The second goal of a “referendum” strategy aims to develop anger and frustration. Jurors award plaintiffs substantial sums of money when they are angry or frustrated at a defendant, feel like the defendant “doesn’t get it,” or simply do not like the defendant. Sympathy does not drive large damage awards. Anger does. Anger and frustration motivate jurors to want to send a message. It does not matter whether or not punitives are an option. Jurors simply fit the “punitive” award into an available damage category, which is often noneconomic damages or pain and suffering.

There are two common ways in which plaintiffs’ attorneys generate anger or frustration. First, they focus on patterns of behavior or the identification of seemingly cheap and simple actions that, in hindsight, would have “easily” prevented the injury suffered by the plaintiff. I call this the “should have” list and it is a staple of the “referendum” strategy. This list, understandably, seems utterly ridiculous to the defendant, but comes across as reasonable to jurors, particularly when the plaintiff has suffered severe injuries. The items on the list, in hindsight, seem so simple and easy to implement

Aside from the “obviousness” of the list items that comes with hindsight, this list is also effective because it spreads the defense thin by forcing it to defend against a long list of random items that may be completely unrelated. In other words, the defense’s affirmative theory of the case gets drowned out by all of the time it has to spend addressing each of the various list items. This can be devastating because it means the defense spends most of its time in the case in a responsive posture where it is trying to explain itself. It prevents the defense from ever being able to effectively switch the focus of the case back to the plaintiff.

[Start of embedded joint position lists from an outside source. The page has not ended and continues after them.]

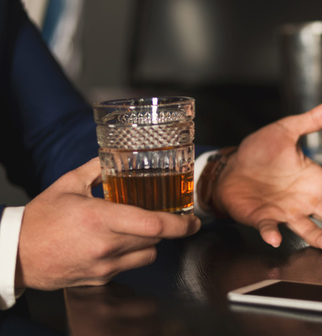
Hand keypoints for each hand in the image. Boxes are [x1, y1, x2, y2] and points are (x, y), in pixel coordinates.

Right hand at [17, 159, 200, 289]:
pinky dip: (134, 254)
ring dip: (152, 241)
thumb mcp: (69, 183)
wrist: (16, 255)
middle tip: (173, 217)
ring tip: (141, 227)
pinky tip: (123, 242)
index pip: (153, 224)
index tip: (193, 220)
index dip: (180, 224)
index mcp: (100, 218)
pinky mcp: (100, 279)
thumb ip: (98, 167)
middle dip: (168, 227)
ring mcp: (104, 266)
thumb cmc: (41, 219)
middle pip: (156, 238)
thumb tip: (116, 154)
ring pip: (148, 254)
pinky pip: (131, 266)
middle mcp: (106, 245)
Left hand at [211, 97, 321, 253]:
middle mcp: (306, 200)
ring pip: (311, 229)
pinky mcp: (265, 219)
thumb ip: (315, 120)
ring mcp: (287, 212)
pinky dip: (273, 233)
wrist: (229, 169)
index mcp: (316, 179)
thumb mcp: (288, 130)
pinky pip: (271, 228)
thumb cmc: (259, 152)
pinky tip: (276, 237)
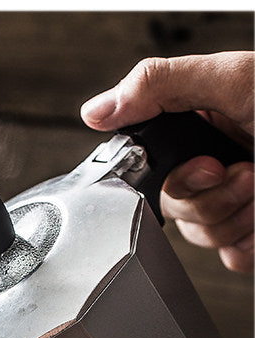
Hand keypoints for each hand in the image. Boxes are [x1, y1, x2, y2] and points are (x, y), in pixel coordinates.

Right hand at [80, 52, 253, 271]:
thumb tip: (99, 109)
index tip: (208, 164)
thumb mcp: (237, 78)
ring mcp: (233, 204)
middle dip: (215, 196)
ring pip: (201, 236)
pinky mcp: (251, 236)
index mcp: (200, 125)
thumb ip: (160, 85)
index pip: (151, 165)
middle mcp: (212, 165)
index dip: (174, 175)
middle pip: (174, 208)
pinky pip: (232, 258)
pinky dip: (254, 241)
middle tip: (249, 172)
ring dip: (240, 216)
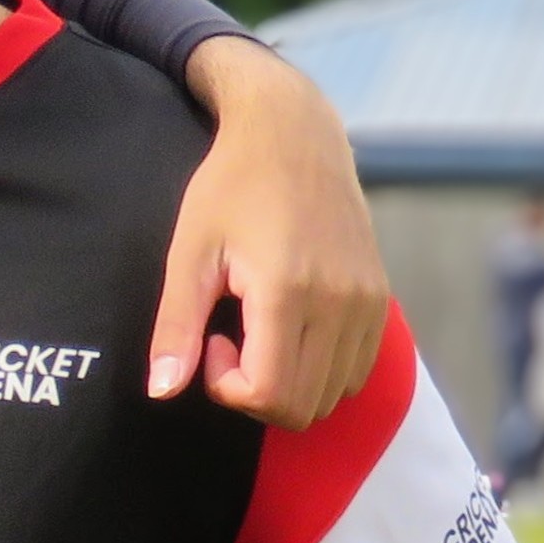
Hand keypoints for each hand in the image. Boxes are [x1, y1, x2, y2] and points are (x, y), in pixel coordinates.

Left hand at [149, 35, 385, 429]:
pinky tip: (290, 327)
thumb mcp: (189, 252)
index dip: (229, 389)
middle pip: (304, 408)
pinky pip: (357, 370)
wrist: (294, 134)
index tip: (212, 340)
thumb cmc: (231, 186)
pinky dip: (320, 371)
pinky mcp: (381, 299)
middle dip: (255, 393)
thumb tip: (162, 392)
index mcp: (289, 292)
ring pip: (333, 396)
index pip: (271, 395)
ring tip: (258, 330)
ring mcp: (368, 304)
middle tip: (229, 340)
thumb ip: (176, 326)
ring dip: (289, 384)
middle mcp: (340, 304)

The second way anger or frustration is generated is through the poor performance of a key defense witness. The performance of the witness often trumps the substance of his or her testimony. This does not mean the substance of his or her testimony does not matter or should not be discussed. Instead, it simply means that we conclude a lot about people based on our interactions with them and our observations of how they carry themselves and interact with others.

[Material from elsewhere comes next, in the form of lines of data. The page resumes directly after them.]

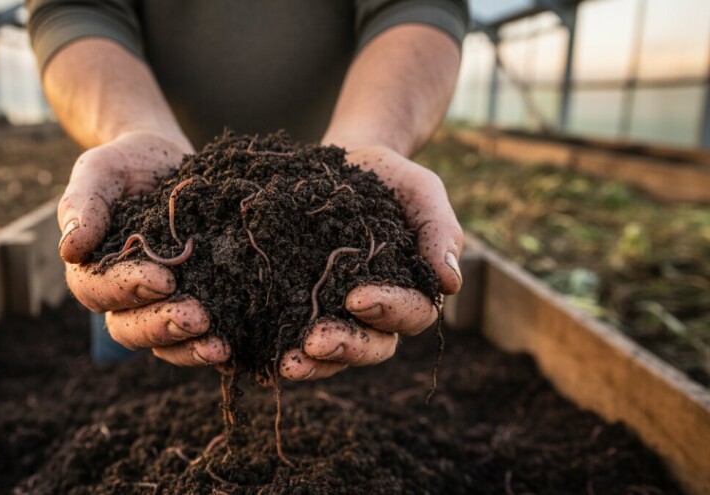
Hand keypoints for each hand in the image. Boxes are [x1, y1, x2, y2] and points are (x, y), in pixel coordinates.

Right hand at [59, 131, 229, 366]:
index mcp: (93, 268)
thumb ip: (83, 204)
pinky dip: (212, 349)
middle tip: (197, 318)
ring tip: (219, 345)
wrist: (166, 160)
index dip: (128, 289)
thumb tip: (70, 249)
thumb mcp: (101, 171)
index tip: (164, 279)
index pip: (97, 291)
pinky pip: (196, 339)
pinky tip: (235, 348)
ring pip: (163, 344)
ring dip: (189, 348)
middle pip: (129, 329)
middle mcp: (123, 296)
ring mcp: (159, 305)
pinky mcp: (195, 303)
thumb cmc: (126, 165)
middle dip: (162, 327)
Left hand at [280, 144, 462, 380]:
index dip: (387, 311)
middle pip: (372, 346)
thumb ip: (439, 232)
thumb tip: (451, 283)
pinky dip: (277, 350)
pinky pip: (293, 336)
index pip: (411, 314)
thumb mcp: (422, 194)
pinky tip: (258, 358)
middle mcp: (376, 312)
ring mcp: (336, 313)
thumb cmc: (392, 181)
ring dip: (313, 363)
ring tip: (287, 362)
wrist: (346, 163)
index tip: (356, 298)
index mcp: (412, 290)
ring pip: (333, 354)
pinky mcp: (301, 306)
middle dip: (346, 348)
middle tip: (315, 342)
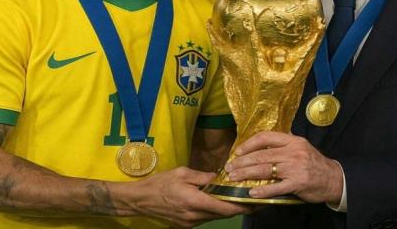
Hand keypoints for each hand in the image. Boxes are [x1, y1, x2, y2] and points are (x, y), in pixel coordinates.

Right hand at [119, 166, 250, 227]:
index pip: (224, 208)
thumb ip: (202, 177)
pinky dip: (216, 210)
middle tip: (255, 200)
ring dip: (228, 209)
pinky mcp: (187, 224)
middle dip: (240, 208)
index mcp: (194, 201)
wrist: (141, 200)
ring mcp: (191, 222)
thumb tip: (219, 177)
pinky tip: (221, 201)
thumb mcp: (182, 173)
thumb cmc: (161, 183)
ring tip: (241, 199)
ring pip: (215, 217)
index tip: (255, 201)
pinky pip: (206, 217)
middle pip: (223, 214)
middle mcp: (195, 216)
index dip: (242, 206)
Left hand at [224, 131, 342, 204]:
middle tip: (229, 167)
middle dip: (242, 161)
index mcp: (292, 140)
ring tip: (234, 178)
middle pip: (261, 155)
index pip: (265, 138)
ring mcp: (295, 168)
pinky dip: (263, 190)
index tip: (237, 151)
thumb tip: (258, 144)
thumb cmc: (313, 162)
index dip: (249, 144)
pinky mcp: (298, 184)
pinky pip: (276, 187)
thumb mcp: (299, 146)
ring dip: (246, 174)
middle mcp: (293, 152)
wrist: (334, 178)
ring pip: (265, 169)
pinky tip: (251, 192)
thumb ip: (282, 144)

The performance of the corporate representative, for example, tells the jurors a lot about what kind of company the defendant is. The manager who was responsible for the facilities at the time of the incident tells jurors a lot about whether or not this was the kind of facility that was clean, organized, and reasonably free of hazards. The performance of the product developer tells the jurors a lot about how much effort and care goes into designing a safe product. These performances are critical to the success or failure of “referendum” strategies.

The final goal of a referendum strategy is to create ambiguity that helps the plaintiff overcome procedural hurdles. The procedural hurdles are often one of the areas of weakness for the plaintiff. Perhaps they have strong evidence on one or two elements of the claim, but they typically come up short on one or two as well. This is where ambiguity and confusion helps them. In short, when the plaintiff effectively shifts the focus of deliberations to the defense and generates sufficient anger and frustration, this allows plaintiffs to functionally sidestep its obligations under the law. It does so by generating a general “feeling” amongst jurors that the defense has done something wrong, even if jurors cannot articulate the specifics of what the defendant did wrong. Sometimes, it goes as far as creating an implicit burden on the defense to prove to the trier-of-fact that it did not do something wrong. This provides the critical motivation that drives jurors to reverse-engineer the verdict form to accomplish the goal of delivering a verdict for the plaintiff.

The “referendum” strategy is extremely dangerous and has become the modus operandi of the most successful plaintiffs’ attorneys. This is for good reason. It taps into the reality of jurors’ psychology unlike other popular theories such as the reptile theory put forth by Keenan and Ball. The “referendum” strategy is extremely effective and defendants need to be aware of its use.